Author:Jessica Robbins-Ruszkowski (Wayne State University)
Paper short abstract:
As a recent anthropology Ph.D., my jobs thus far have largely been in interdisciplinary fields that share some of anthropology’s topical concerns, if not theoretical orientations. This paper offers reflections on forging an interdisciplinary career path while practicing a critical anthropology.
Paper long abstract:
As a sociocultural and medical anthropologist who recently received my Ph.D., thus far my career prospects have been equally strong in interdisciplinary fields (e.g., bioethics, public policy, gerontology) as in anthropology itself. These fields share some of anthropology's topical concerns, if not its theoretical orientations. Interdisciplinary conversations have required me to frame my research questions and findings in language that is accessible to scholars with diverse intellectual backgrounds and urged me to think about the practical implications of my work. I welcome these opportunities as productive challenges that improve my work both empirically and theoretically and help me to see its relevance to broader intellectual and policy conversations. In these interdisciplinary contexts, however, I often struggle to maintain and translate anthropology's critical theoretical perspectives and the nuanced insights of ethnographic work.

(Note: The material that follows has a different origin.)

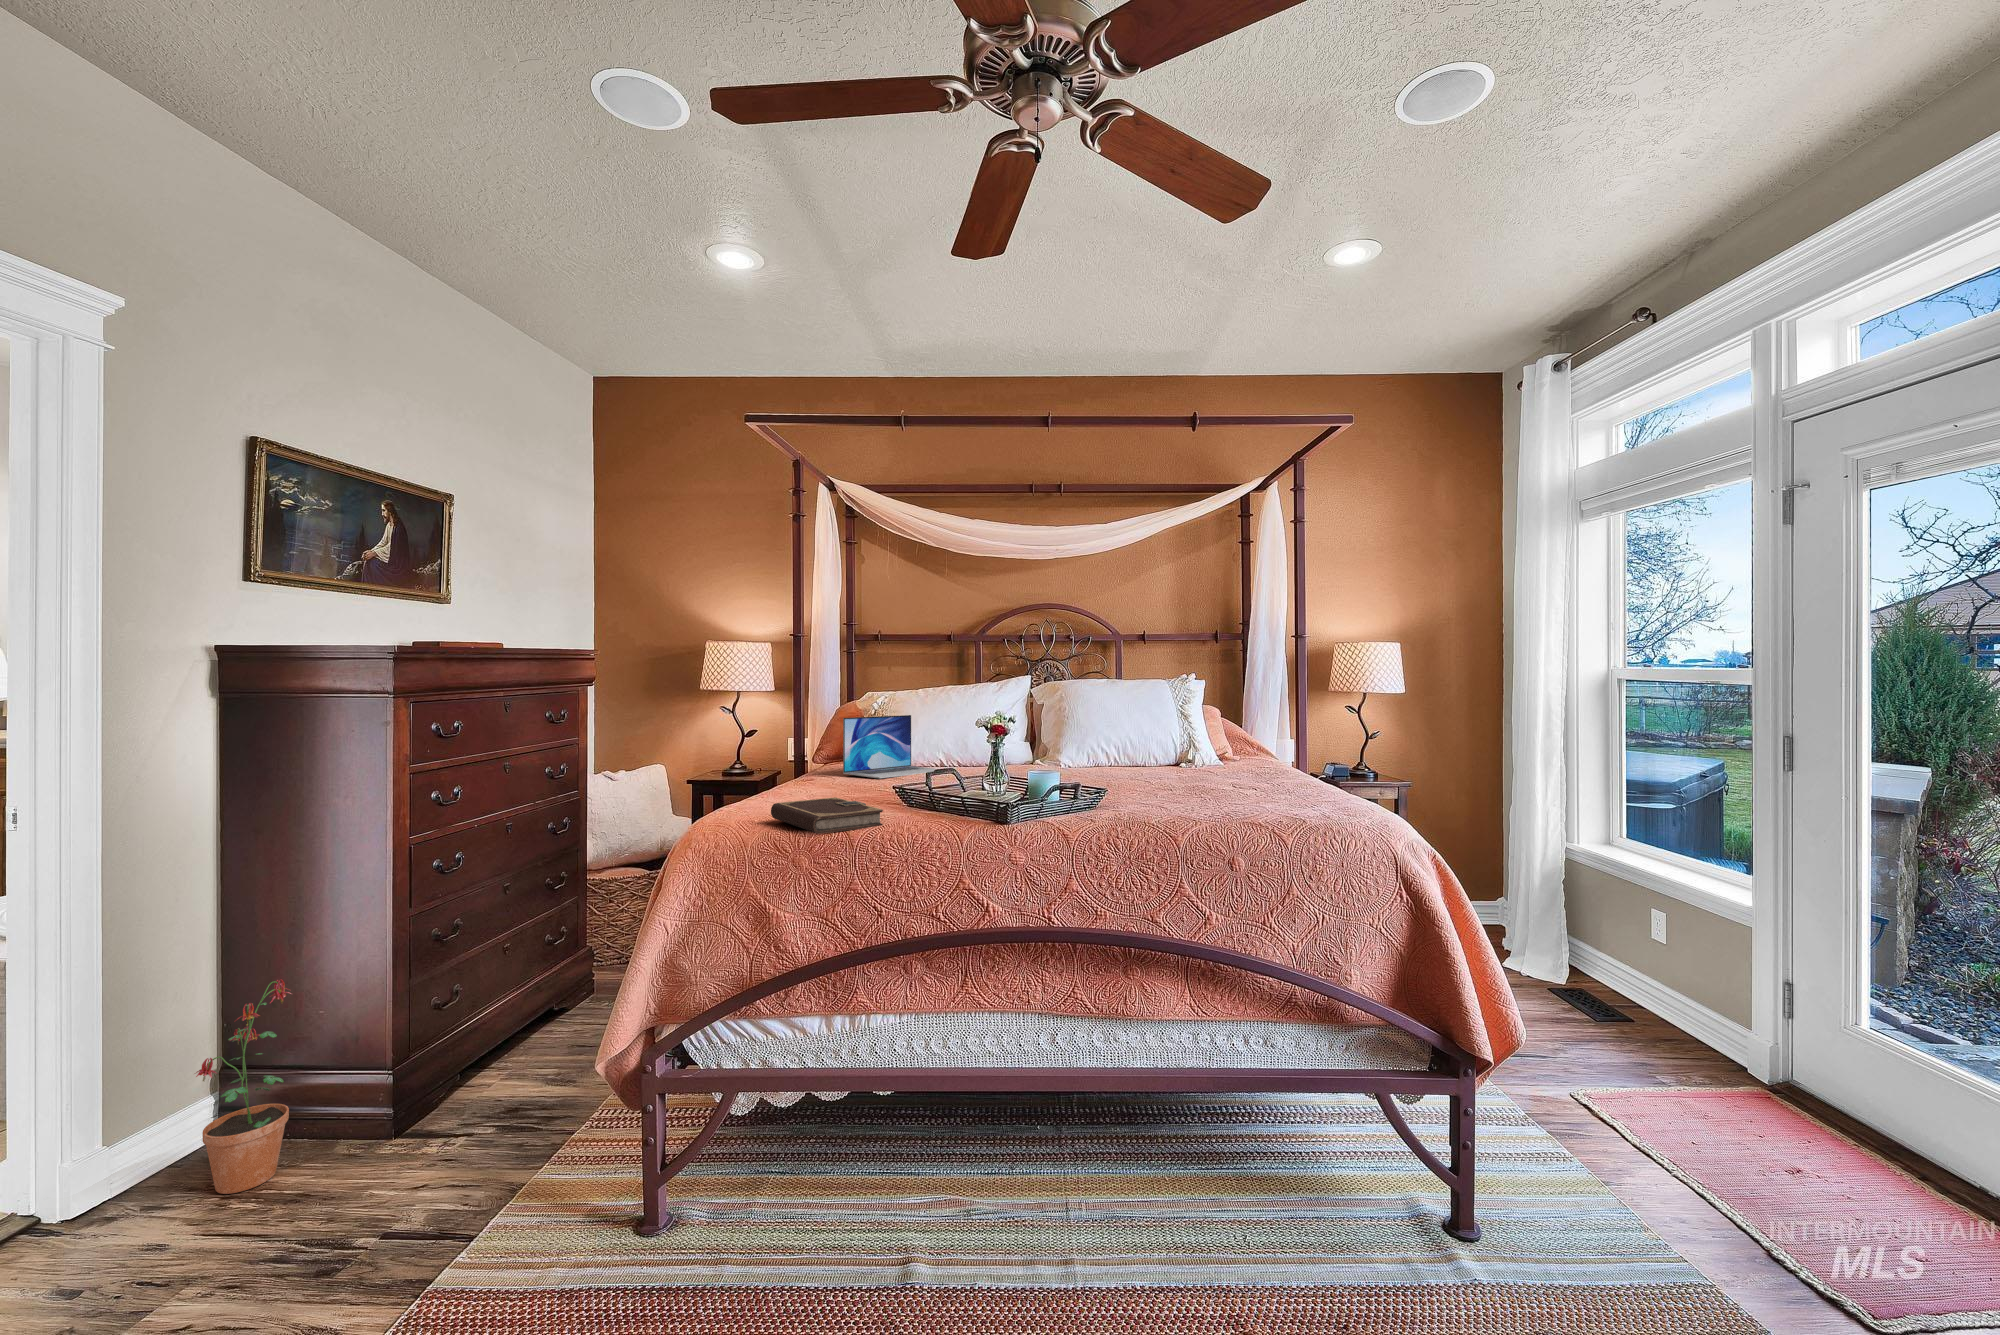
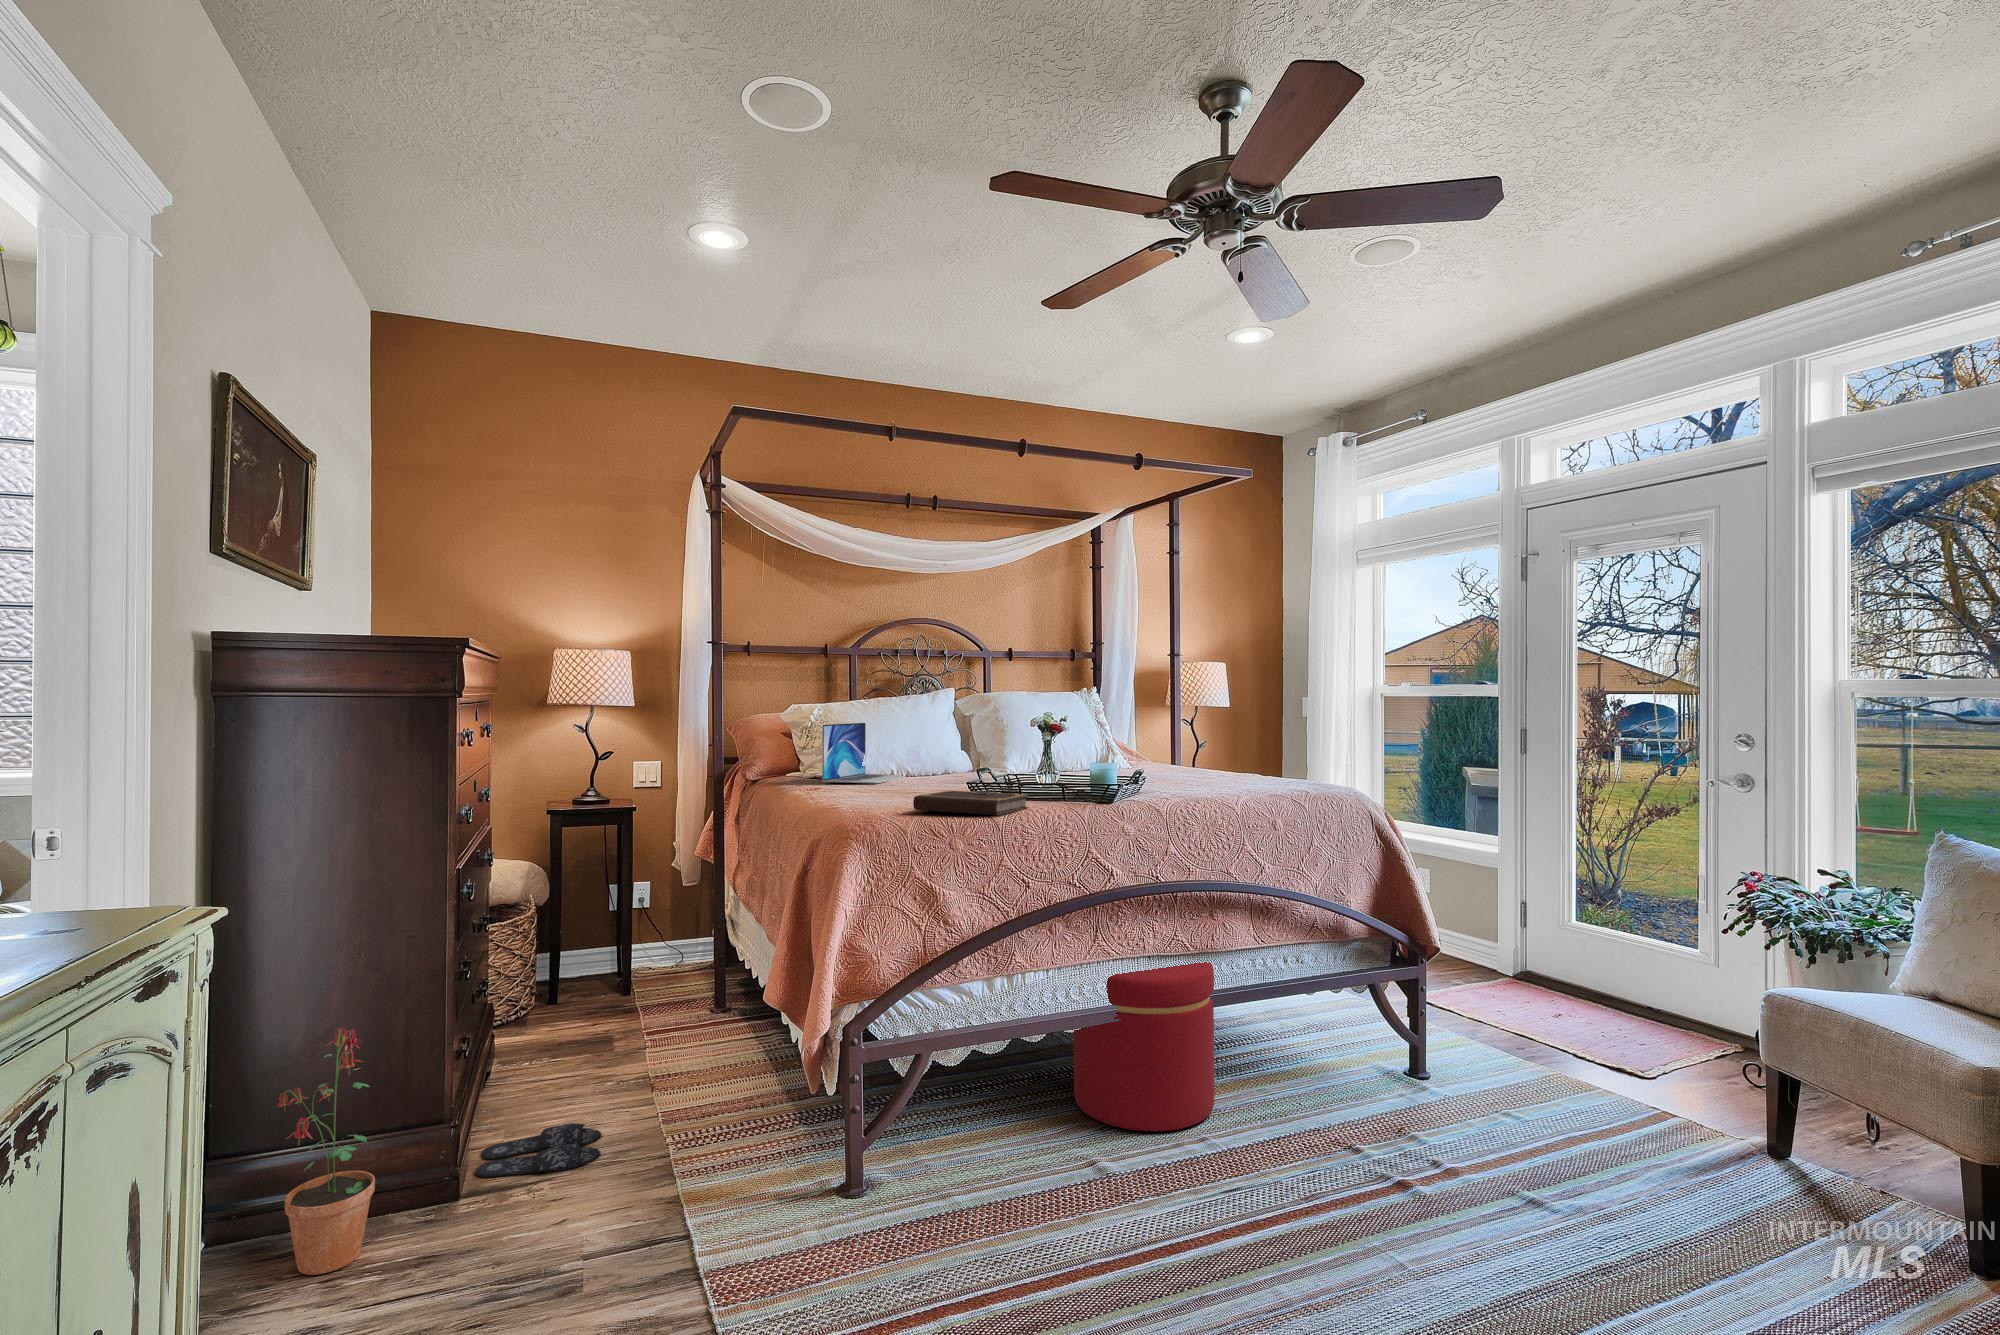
ottoman: none [975,984,1142,1236] -> present [1074,962,1214,1131]
slippers: none [427,1081,555,1130] -> present [476,1123,601,1177]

In this paper, I will offer reflections on my experiences of creating a career path that crosses disciplinary lines, but maintains the distinctive critical and complex perspectives that characterize anthropological and ethnographic research. I will draw on twenty months of ethnographic fieldwork on aging in educational and medical institutions in Wrocław and Poznań, Poland; job interviews with bioethicists and gerontologists; and research conversations with political scientists, historians, psychologists, and gerontologists. This analysis of ethnographic fieldwork and interdisciplinary academic experience works against the domaining tendency that remains common within academia, yet also takes seriously the epistemological challenges presented by translating anthropological insights to other contexts.